| REQUIRED ACTION |
Note each line in the data holding the string "status" and report it.

--- DATA Enclosed Below ---

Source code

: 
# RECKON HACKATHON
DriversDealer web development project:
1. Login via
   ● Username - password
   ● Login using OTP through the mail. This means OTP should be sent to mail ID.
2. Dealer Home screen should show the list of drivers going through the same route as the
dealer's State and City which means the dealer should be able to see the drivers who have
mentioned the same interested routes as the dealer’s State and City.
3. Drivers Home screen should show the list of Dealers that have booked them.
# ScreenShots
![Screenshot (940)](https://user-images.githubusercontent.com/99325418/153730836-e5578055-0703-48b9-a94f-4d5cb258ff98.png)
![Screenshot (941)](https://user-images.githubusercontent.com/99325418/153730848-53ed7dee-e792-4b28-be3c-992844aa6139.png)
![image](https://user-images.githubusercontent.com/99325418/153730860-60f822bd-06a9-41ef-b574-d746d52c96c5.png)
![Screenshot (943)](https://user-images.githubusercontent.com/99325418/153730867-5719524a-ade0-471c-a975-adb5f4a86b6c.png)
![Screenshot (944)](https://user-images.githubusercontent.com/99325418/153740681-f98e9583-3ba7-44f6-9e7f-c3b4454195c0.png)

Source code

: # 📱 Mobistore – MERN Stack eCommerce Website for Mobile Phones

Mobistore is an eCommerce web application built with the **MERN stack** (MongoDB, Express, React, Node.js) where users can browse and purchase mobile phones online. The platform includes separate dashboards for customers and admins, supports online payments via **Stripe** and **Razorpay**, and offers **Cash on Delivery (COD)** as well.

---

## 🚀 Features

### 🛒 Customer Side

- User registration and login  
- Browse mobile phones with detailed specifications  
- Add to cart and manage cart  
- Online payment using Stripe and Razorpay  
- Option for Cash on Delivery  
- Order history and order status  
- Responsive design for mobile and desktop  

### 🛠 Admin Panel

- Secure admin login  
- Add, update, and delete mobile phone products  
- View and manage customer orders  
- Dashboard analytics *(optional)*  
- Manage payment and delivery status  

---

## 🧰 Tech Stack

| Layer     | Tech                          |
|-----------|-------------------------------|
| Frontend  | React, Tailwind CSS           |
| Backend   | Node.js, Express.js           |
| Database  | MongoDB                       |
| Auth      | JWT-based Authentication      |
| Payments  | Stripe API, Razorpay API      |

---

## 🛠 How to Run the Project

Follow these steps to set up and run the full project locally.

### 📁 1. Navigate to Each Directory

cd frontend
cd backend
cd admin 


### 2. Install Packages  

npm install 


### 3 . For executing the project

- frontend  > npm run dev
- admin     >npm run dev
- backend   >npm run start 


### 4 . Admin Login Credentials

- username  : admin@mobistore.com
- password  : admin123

--- End of Enclosed DATA ---
--- DATA Enclosed Below ---

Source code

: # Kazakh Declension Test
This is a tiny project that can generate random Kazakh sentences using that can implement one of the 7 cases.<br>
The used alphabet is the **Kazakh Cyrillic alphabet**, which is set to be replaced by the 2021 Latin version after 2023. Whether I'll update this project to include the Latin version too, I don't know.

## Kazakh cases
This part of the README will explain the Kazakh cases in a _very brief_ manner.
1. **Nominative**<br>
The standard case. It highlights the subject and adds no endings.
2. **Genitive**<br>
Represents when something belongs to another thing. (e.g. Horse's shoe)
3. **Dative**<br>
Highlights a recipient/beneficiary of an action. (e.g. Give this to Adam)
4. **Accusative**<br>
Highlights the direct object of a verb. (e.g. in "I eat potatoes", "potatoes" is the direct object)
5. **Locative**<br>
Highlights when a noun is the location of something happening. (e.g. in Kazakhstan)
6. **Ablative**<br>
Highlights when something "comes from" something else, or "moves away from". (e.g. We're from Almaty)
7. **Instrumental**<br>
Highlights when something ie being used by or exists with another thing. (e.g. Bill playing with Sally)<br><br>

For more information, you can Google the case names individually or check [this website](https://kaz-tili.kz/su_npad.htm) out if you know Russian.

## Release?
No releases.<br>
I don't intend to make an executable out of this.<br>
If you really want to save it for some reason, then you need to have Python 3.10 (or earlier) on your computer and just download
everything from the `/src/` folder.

--- End of Enclosed DATA ---

| EXERCISE RESPONSE |
- Order history and order status  
- Manage payment and delivery status  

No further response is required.